WHAT THE EXERCISE ASKS
From the listing below, copy each line where "name" occurs.

MATERIAL PROVIDED
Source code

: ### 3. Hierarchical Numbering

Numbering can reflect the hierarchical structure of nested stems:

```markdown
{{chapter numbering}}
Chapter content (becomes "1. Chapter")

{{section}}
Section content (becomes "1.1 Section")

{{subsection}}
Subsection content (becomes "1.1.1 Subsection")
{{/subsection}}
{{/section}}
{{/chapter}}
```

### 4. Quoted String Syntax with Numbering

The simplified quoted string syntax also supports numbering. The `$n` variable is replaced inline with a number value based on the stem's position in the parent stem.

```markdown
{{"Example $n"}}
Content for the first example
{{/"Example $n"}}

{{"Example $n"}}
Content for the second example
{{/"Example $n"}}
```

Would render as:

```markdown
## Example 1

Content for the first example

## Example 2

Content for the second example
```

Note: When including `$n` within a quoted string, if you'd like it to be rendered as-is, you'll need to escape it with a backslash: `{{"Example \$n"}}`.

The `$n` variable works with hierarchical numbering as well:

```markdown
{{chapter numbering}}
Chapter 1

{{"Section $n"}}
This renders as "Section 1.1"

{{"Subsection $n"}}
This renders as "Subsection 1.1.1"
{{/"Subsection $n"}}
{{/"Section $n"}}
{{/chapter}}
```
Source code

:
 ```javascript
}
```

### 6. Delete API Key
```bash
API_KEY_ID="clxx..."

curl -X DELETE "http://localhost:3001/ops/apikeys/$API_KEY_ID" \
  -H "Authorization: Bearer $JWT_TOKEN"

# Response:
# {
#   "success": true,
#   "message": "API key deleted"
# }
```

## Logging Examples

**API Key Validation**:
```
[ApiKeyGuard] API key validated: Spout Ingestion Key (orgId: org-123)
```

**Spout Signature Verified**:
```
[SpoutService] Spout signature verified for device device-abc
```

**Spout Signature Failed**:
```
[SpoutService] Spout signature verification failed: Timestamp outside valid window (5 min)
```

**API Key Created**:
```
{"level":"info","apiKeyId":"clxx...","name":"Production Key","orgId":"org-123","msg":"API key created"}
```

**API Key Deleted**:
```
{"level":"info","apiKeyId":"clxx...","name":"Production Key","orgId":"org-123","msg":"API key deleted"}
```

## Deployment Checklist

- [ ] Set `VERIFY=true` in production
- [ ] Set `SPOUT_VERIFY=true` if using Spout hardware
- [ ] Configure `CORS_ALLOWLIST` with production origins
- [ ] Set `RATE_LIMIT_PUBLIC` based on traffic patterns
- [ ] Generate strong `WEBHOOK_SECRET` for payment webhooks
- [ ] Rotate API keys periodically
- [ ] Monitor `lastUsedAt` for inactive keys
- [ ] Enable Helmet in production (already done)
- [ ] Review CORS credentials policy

EXERCISE SOLUTION
{"level":"info","apiKeyId":"clxx...","name":"Production Key","orgId":"org-123","msg":"API key created"}
{"level":"info","apiKeyId":"clxx...","name":"Production Key","orgId":"org-123","msg":"API key deleted"}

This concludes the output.